Step 8: Use a blueprint to create a workflow - AWS Lake Formation

Step 8: Use a blueprint to create a workflow

In order to read the CloudTrail logs, understand their structure, create the appropriate tables in the Data Catalog, we need to set up a workflow that consists of a AWS Glue crawlers, jobs, triggers and workflows. Lake Formation's blueprints simplifies this process.

The workflow generates the jobs, crawlers, and triggers that discover and ingest data into your data lake. You create a workflow based on one of the predefined Lake Formation blueprints.

  1. In the Lake Formation console, in the navigation pane, choose Blueprints, and then choose Use blueprint.

  2. On the Use a blueprint page, under Blueprint type, choose AWS CloudTrail.

  3. Under Import source, choose a CloudTrail source and start date.

  4. Under Import target, specify these parameters:

    Target database lakeformation_cloudtrail
    Target storage location s3://<yourName>-datalake-cloudtrail
    Data format Parquet
  5. For import frequency, choose Run on demand.

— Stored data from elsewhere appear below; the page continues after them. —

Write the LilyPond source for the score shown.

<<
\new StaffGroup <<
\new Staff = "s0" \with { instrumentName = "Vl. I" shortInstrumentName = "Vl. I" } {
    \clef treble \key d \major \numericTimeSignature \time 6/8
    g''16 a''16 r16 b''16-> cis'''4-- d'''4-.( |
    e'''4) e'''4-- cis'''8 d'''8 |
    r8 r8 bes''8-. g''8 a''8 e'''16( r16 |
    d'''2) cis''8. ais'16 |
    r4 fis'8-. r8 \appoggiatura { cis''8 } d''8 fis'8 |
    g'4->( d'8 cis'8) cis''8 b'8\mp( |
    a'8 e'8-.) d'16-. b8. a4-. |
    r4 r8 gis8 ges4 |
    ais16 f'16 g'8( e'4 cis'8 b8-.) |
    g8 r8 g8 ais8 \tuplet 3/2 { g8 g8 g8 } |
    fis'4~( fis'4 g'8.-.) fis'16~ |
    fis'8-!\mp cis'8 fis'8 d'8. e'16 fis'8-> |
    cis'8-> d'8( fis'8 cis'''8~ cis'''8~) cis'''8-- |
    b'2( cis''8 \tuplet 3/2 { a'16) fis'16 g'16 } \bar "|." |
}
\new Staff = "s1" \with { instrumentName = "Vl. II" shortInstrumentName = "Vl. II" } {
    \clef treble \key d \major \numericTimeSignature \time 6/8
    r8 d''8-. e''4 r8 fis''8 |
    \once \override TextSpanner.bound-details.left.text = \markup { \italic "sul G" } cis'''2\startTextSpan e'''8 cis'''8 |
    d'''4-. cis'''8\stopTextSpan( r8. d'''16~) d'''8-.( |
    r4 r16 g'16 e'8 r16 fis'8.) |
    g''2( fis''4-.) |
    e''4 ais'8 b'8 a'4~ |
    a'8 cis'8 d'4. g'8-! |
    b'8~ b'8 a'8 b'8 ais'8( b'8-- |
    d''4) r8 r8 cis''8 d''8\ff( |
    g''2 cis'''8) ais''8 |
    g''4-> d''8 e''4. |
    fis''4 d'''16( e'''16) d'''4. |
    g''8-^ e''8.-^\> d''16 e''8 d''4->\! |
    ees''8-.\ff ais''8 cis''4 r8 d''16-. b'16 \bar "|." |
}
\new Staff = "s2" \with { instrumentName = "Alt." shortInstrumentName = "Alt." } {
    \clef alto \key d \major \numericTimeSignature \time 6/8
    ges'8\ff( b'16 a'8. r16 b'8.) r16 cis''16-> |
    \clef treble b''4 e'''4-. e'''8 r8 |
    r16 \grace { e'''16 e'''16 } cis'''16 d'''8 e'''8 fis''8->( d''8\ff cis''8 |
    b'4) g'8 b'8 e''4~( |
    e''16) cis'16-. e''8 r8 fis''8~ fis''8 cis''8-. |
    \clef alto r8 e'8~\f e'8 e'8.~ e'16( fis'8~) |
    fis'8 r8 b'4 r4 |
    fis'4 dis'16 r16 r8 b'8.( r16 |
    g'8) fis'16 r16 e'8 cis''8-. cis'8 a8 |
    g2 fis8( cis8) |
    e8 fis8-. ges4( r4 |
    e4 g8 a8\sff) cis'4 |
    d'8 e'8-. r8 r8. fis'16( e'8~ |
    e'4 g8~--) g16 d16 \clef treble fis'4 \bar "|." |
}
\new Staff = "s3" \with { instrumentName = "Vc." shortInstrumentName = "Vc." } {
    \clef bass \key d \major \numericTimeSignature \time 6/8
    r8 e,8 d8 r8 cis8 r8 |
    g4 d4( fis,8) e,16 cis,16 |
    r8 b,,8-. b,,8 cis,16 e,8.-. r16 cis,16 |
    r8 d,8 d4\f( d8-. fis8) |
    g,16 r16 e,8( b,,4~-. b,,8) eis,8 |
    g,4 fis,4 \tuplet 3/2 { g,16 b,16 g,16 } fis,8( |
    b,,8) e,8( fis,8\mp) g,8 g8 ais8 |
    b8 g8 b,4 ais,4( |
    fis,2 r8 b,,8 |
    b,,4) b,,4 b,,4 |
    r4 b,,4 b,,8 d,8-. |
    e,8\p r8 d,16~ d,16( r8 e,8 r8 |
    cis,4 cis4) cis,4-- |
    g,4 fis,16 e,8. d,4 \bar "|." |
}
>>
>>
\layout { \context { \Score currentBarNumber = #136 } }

  6. Under Import options, specify these parameters:

    Workflow name lakeformationcloudtrailtest
    IAM role LakeFormationWorkflowRole
    Table prefix cloudtrailtest
    Note

    Must be lower case.

  7. Choose Create, and wait for the console to report that the workflow was successfully created.

    Tip

    Did you get the following error message?

    User: arn:aws:iam::<account-id>:user/<datalake_administrator_user> is not authorized to perform: iam:PassRole on resource:arn:aws:iam::<account-id>:role/LakeFormationWorkflowRole...

    If so, check that you replaced <account-id> in the inline policy for the data lake administrator user with a valid AWS account number.